• 7 de setembro de 2020

    Você quer ser melhor que seus pais?

    – E como é que eu vou fazer isso?

    – Não sei. O que você imagina?

    – Eu não consigo entender isso. É como se fosse impossível.

    – Bem, talvez de fato seja, afinal de contas: como você vai se comparar à sua mãe?

    – Eu posso ver pelos feitos dela.

    – Mas e será que você na época em que ela nasceu, naquelas condições teria feito o mesmo que você hoje?

    – Pois é… é difícil saber…

    – Também acredito nisso. E se você pudesse deixar de lado essa necessidade em ser melhor que ela, o que aconteceria?

    – Eu tenho medo só de pensar.

     

    O desejo de ser melhor que os pais é algo antigo em nossa cultura. Porém, este mesmo desejo já causou grandes brigas e desentendimentos, levando as pessoas à ações dolorosas e completamente desnecessárias. Porém, este mesmo impulso pode encobrir algo muito mais belo e profundo: o amor.

    Temos 3 opções em relação à nossos pais: sermos melhores, piores ou iguais. Ou então, podemos olhar adiante e ser quem somos, deixando nossos pais serem quem são. Podemos ter nossas conquistas e infortúnios e deixá-los ter suas conquistas e infortúnios. Então algo interessante ocorre: posso olhar meus pais como meus pais e me ver como seu filho. Sem a necessidade de provar quem sou, visto que, para eles e para esta relação, eu já sou alguém. Este é o problema: o lugar já é nosso, mas nem sempre nos damos conta disso, queremos, ainda, “provar” alguma coisa.

    A tentativa de provar algo aos pais, também está relacionada ao desejo de “não lhes dever nada”. Muitos de nós assumem aquilo que os pais nos dão como uma dívida a ser paga. O esforço nesta tentativa sempre se mostra inútil e, muitas pessoas, afim de lidar com esta frustração criam, então uma nova “meta”: ser melhor que os pais. Assim sendo, os pais se tornam credores e competidores e deixam de ser pais. É óbvio que muitos pais se colocam nesta posição, assumindo papéis que também não lhes cabem.

    É interessante notar, contudo, que por detrás dessas dinâmicas reside o profundo desejo de conexão dos filhos e dos pais. O desejo de pertencer à uma família, ter seu lugar lá (no caso dos filhos) e de sentir-se digno de dar o lugar (no caso dos pais), faz com que as mais belas relações possam se transformar em campos de batalha. Estas, porém, nunca se concluem e nunca se determina um vencedor, afinal de contas, ambos os lados sempre perdem neste tipo de dinâmica.
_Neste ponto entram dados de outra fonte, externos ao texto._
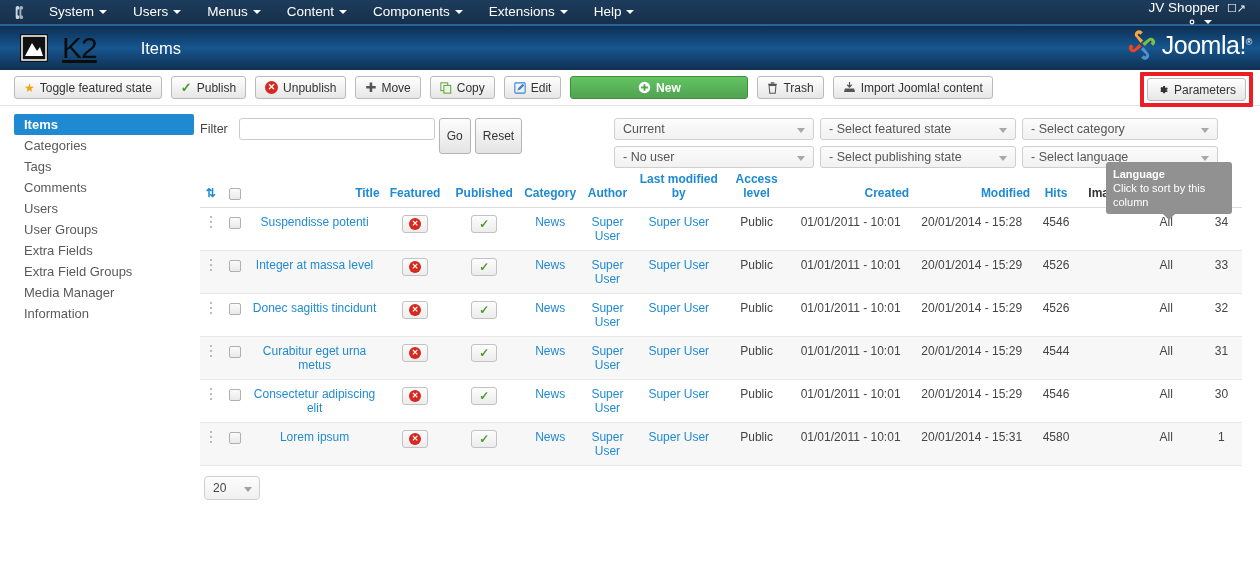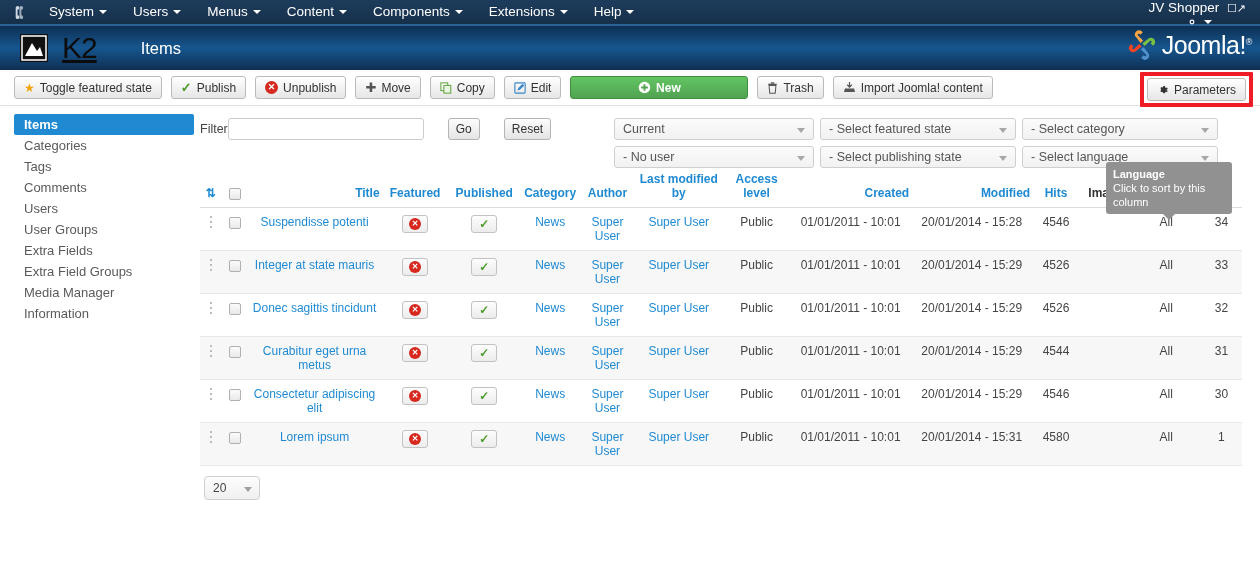--- a/index.html
+++ b/index.html
@@ -113,28 +113,28 @@
   .side-item.active {
     background:#1f8ad2; color:#ffffff; font-weight:bold;
     border-radius:2px; width:180px;
   }
 
   .content { flex:1; padding-right:18px; position:relative; }
 
   
   .filterbar { display:flex; padding-top:12px; position:relative; height:62px; }
   .filter-left { display:flex; align-items:flex-start; }
-  .filter-label { font-size:12.5px; color:#444; padding-top:4px; margin-right:0;text-align:right; }
+  .filter-label { font-size:12.5px; color:#444; padding-top:4px; margin-right:11px;text-align:right; }
   .txtinput {
     width:196px; height:22px; border:1px solid #ccc; border-radius:3px;
     background:#fff; font-size:12px; padding:0 5px; color:#333;
     font-family:"Liberation Sans", sans-serif;
   }
   .smallbtn {
-    height:22px; margin-left:24px; padding:0 7px; font-size:12px;
+    height:36px; margin-left:4px; padding:0 7px; font-size:12px;
     border:1px solid #b4b4b4; border-radius:3px;
     background:linear-gradient(to bottom,#fdfdfd 0%,#e4e4e4 100%);
     cursor:pointer; color:#333; font-family:"Liberation Sans", sans-serif;
   }
   .selgrid {
     position:absolute; left:414px; top:12px;
     display:grid; grid-template-columns:200px 196px 196px;
     gap:6px 6px;
   }
   .sel {
@@ -475,21 +475,21 @@
           <td class="leftal">01/01/2011 - 10:01</td>
           <td class="leftal">20/01/2014 - 15:28</td>
           <td>4546</td>
           <td></td>
           <td>All</td>
           <td>34</td>
         </tr>
         <tr>
           <td><span class="grip"></span></td>
           <td><span class="cbox"></span></td>
-          <td class="leftal"><span class="link">Integer at state mauris</span></td>
+          <td class="leftal"><span class="link">Integer at massa level</span></td>
           <td><span class="statebtn">
                 <span class="x-circle">✕</span>
               </span></td>
           <td><span class="statebtn">
                 <span class="check-green">✓</span>
               </span></td>
           <td><span class="link">News</span></td>
           <td><span class="link">Super User</span></td>
           <td><span class="link">Super User</span></td>
           <td>Public</td>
    O que fazer então? Abrir mão da arrogância parece ser o primeiro passo, mas na verdade o passo mais profundo é quando percebemos o afeto que temos por nossa família. Este sim, capaz de nos revelar que o nosso lugar já existe. Tomar posse deste lugar tal como somos – e não como gostaríamos de ser – é o que, de fato, nos ajuda a compreender que não é necessária nenhuma prova para fazer parte, apenas fazemos. A descendência que temos é sempre de nossos pais, assim sendo, mesmo que eles não nos reconheçam, o nosso lugar está lá.

    Se for possível ver o desejo de fazer parte da família, também será possível deixar a arrogância de lado. Pois é na percepção deste amor que encontramos uma maneira nova de fazer parte. Ao invés de “provarmos” algo ou de querer nos abster de uma dívida, simplesmente nos é possível tomar o lugar que é nosso em mãos e sentir a força que é fazer parte de uma família. Esta não se dá por mérito em realizações, mas sim, por mérito em entregar-se à vida tal como ela é.